"The Sinuosities of the Ground": Sir Walter Scott, Borders, Fiction, and Landscape

Dr David Stewart

Thursday 14th October 2021 

Summary of the Talk:

Dr Stewart explores Sir Walter Scott’s complex relationship with the Anglo-Scottish border landscape, arguing that Scott doesn’t simply depict the Borders as a static scenic backdrop or national metaphor. Instead, Scott’s writing presents the land as dynamic, unstable, and richly polyphonic—a place full of movement, ambiguity, and human labour.


Key Points:

  • Romanticism and Place: The Romantic period saw an explosion of interest in landscapes—especially picturesque and sublime ones—but the Borders presented a challenge to tidy categorisation.
  • Washington Irving’s Disappointment: Irving’s puzzlement at the Borders landscape (monotonous and underwhelming) is mirrored in Scott’s fiction, where the terrain defies tourist expectations.
  • Scott’s Border Writing: In novels like Guy Mannering, Redgauntlet, and The Monastery, Scott depicts the land as a living character. Terrain like peat bogs isn't just scenery but something the characters must negotiate.
  • Landscape and Labour: Scott knew the land intimately, from both personal experience and reading. His understanding of soil, drainage, and planting—reflected in practical works and diary entries—deepens the way he writes landscape as a site of human effort, not just aesthetic pleasure.
  • Unstable Borders: The idea of the "Borders" is itself fluid—geographically, politically, and metaphorically. Attempts to map or define the region (natural features, administrative lines) often fail.
  • Form and Plot: Scott’s plots are deliberately meandering. Characters often get lost (literally and metaphorically), mirroring the instability of the terrain and rejecting tidy narrative arcs. His stories resist control, offering instead a “boggy map and a broken compass.”
  • Liminality and Ecology: Borders are not just national thresholds but ecological and existential ones. The region forces a constant renegotiation of boundaries—between solid and liquid, human and non-human, seen and unseen.
  • Tourist Satire: Scott affectionately mocks tourist characters (e.g., in Rob Roy or Redgauntlet) who try to aestheticise the Borders but fail to see their material complexity.
  • Concluding Thought: Getting lost in Scott’s work is the point. The land resists simplification, and so do the novels. The reader must learn, like the character, to navigate uncertainty.


Interesting Highlights:

  • "Sinuosities of the ground": This phrase, drawn from Redgauntlet, encapsulates Scott’s vision of the landscape—shifting, elusive, animate.
  • Scott as Environmental Thinker: His essays and experiments in landscaping show a proto-ecological awareness of how land can be shaped—and how it, in turn, shapes us.
  • Scott and Labour: Echoed in the Q&A, Scott's landscapes are sites of work—digging peat, farming, draining bogs—not just poetic abstractions.
  • The Monastery as Microcosm: Despite being critically undervalued, this novel powerfully exemplifies how Scott mixes aesthetic, spiritual, and ecological dimensions of place.
  • Critique of Picturesque Tourism: Scott doesn’t reject the aesthetic entirely, but shows how it's only one lens—often insufficient for grasping the real complexities of place.
  • Dialogue with Contemporaries: The talk drew interesting comparisons to artists like W.D. McKay and garden theorists, connecting Scott to wider currents in art and aesthetics.

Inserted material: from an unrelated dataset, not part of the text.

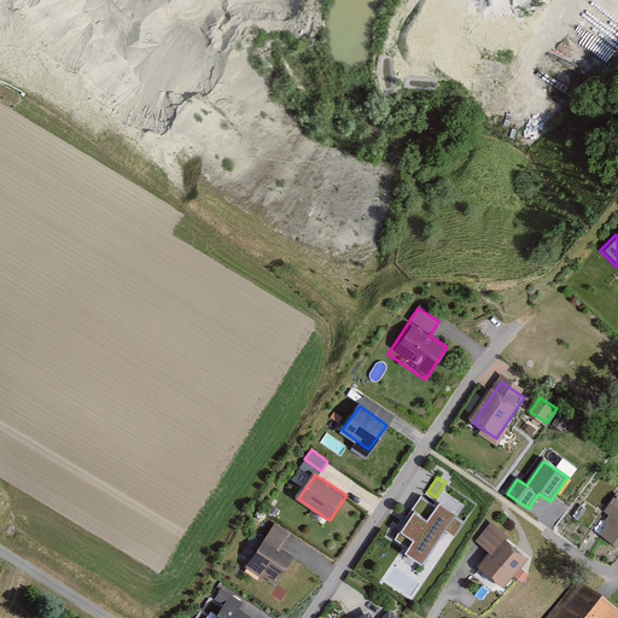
[(617,549),(617,496),(613,494),(584,542),(612,559),(617,549)]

Dr David Stewart is Associate Professor of English Literature at Northumbria University. He is the author of Romantic Magazines and Metropolitan Literary Culture (2011) and The Form of Poetry in the 1820s and 1830s: A Period of Doubt (2018), and co-editor with John Gardner of Nineteenth-Century Literature in Transition: The 1830s (2024), as well as various shorter pieces on writers including James Hogg, Lord Byron, and William Wordsworth.